EnBlogFile <- "en_US.blogs.txt"
EnNewsFile <- "en_US.news.txt"
EnTwitterFile <- "en_US.twitter.txt"
blogdata <- read_lines(paste(ENdatadir,EnBlogFile, sep="")) # txt file with no header
newsdata <- read_lines(paste(ENdatadir,EnNewsFile, sep="")) # txt file with no header
twitdata <- read_lines(paste(ENdatadir,EnTwitterFile, sep="")) # txt file with no header
Below a basic summary of the three data files including word counts and line counts:
## File FileSize Rows Sentences Words
## 1 BlogData 200 Mb 899288 2375718 37546250
## 2 NewsData 196 Mb 1010242 2024588 34762395
## 3 TwitterData 159 Mb 2360148 3770155 30093372
A function importDatafiles() is created that downloads
and returns a datasubset of the blog, twitter and news data. By default
only 2% of the content of the datafiles are loaded using random
sampling.
set.seed(123)
datasubset <- importDatafiles(0.02)
Using this datasubset and the functions of the quanteda package, I have cleaned the data and build a corpus, tokens and a document feature Matrix (dfm). The most frequent used words and wordpairs are determined and plotted in a nice Word Cloud:
# build a corpus and clean the corpus
my_corpus <- corpus(datasubset)
my_tokens <- tokens(my_corpus, remove_punct = TRUE, remove_numbers = TRUE,
remove_symbols = TRUE) %>%
tokens_select(stopwords("en", source="stopwords-iso"),
selection="remove") %>%
tokens_wordstem() %>%
tokens_tolower()
# create N-gram tokens for word pairs
my_tokens_2grams <- tokens_ngrams(my_tokens, n= 2)
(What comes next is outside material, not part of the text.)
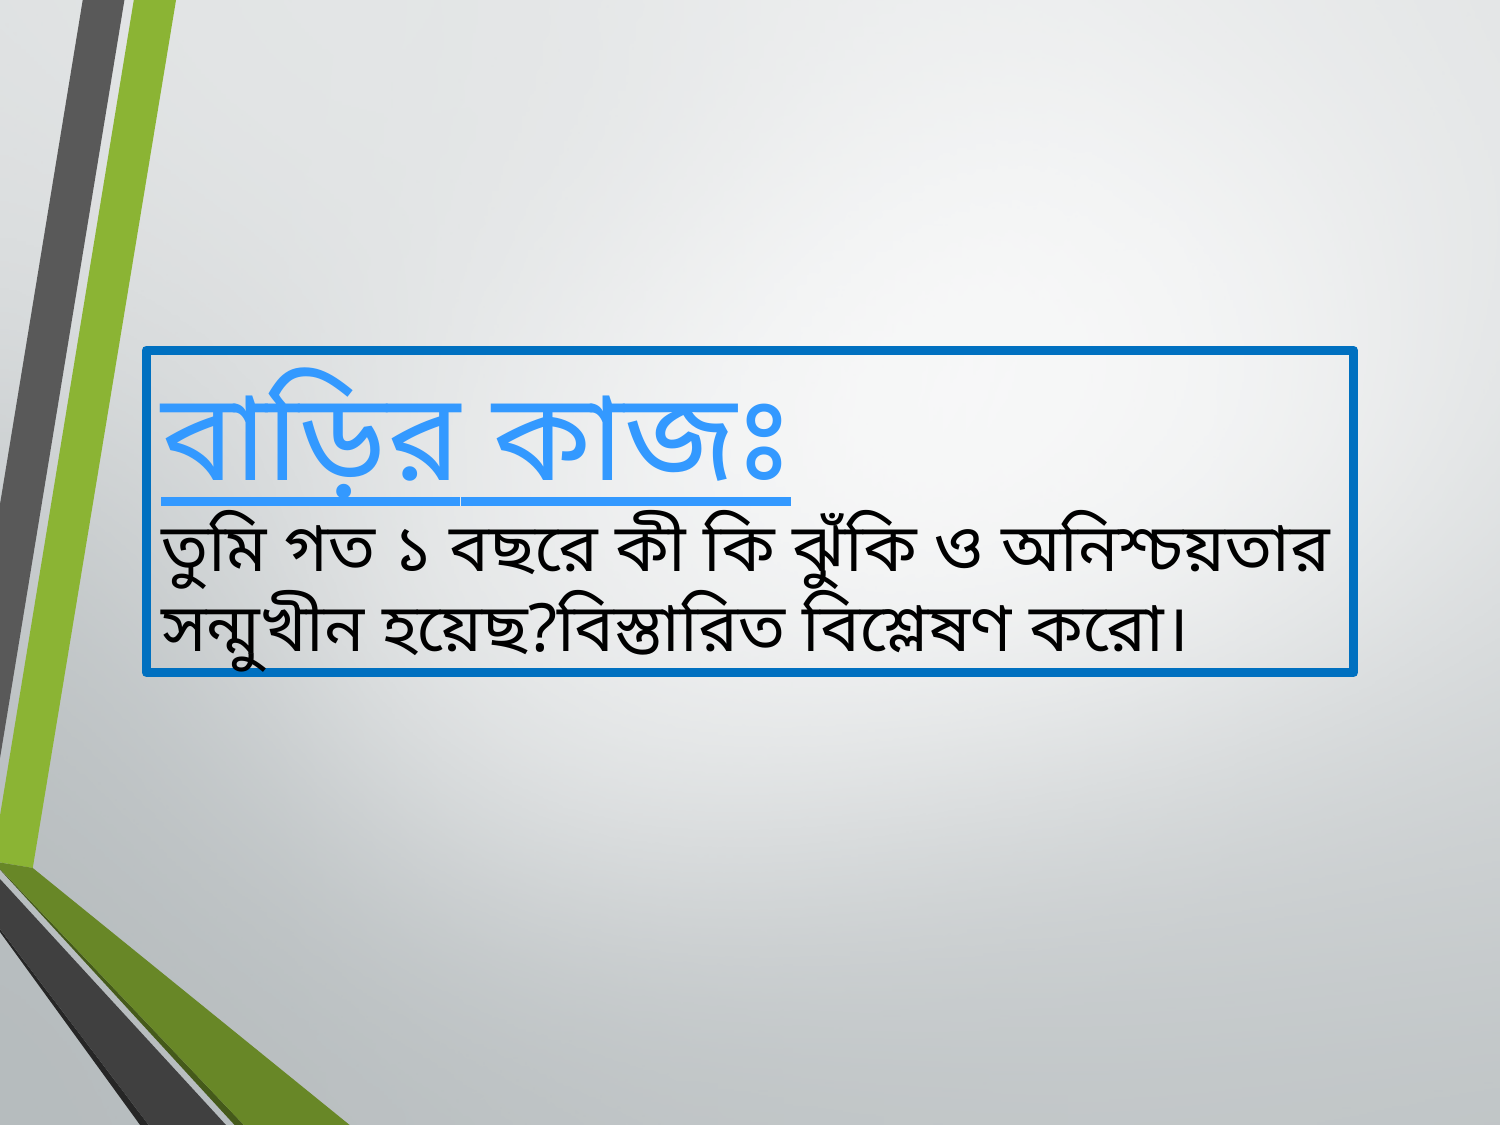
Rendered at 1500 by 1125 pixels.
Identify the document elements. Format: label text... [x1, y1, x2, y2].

# Now create dfm: document feature matrix for words and wordpairs
my_dfm <- dfm(my_tokens)
my_dfm2 <- dfm(my_tokens_2grams)
# topfeatures words
wfreq <- data.frame(topfeatures(my_dfm, 15))
colnames(wfreq)[1] <- "count"
wfreq$word <- row.names(wfreq)
# topfeatures wordpars
twofreq <- data.frame(topfeatures(my_dfm2, 15))
colnames(twofreq)[1] <- "count"
twofreq$word <- row.names(twofreq)
# Make some plots on the most used words
ggplot(wfreq, aes(x=reorder(word, -count), y = count)) +
geom_bar(stat="identity", fill="lightblue") + ggtitle("Most popular words") +
xlab("") + coord_flip()
ggplot(twofreq, aes(x=reorder(word, -count), y = count)) + ggtitle("Most popular wordpairs") +
geom_bar(stat="identity", fill="lightblue") + xlab("") + coord_flip()
# use quanteda.textplots to create a word cloud
textplot_wordcloud(my_dfm, max_words = 50)
textplot_wordcloud(my_dfm2, max_words = 50)
The prediction algorithm should be an n-gram model (Markov Chain Model). To predict the next word, based on the previous 1, 2, or 3 words. A maximum of 4-gram model (unigrams, bigrams, 3-grams and 4-grams) is required. Also, some kind of smoothing is required (giving all n-grams a non-zero probability even if they aren’t in the observed data). A backoff model is suggested to estimate the probability of unobserved n-grams. As the model is developed, the size and runtime have to be minimized in order to provide a reasonable user experience.
The plan is:
Corpus creation
Cleaning the corpus and split into train (80%) and test (20%) corpus
N-gram generation
Generate prediction tables for each n-gram on the training corpus (containing probability of words). The prediction tables will be based on the Maximum Likelyhood Estimation (MLE). Also:
Develop the model:
Model Evaluation
Create shiny app where the user can input 1, 2 or 3 words and the next predicted word is displayed.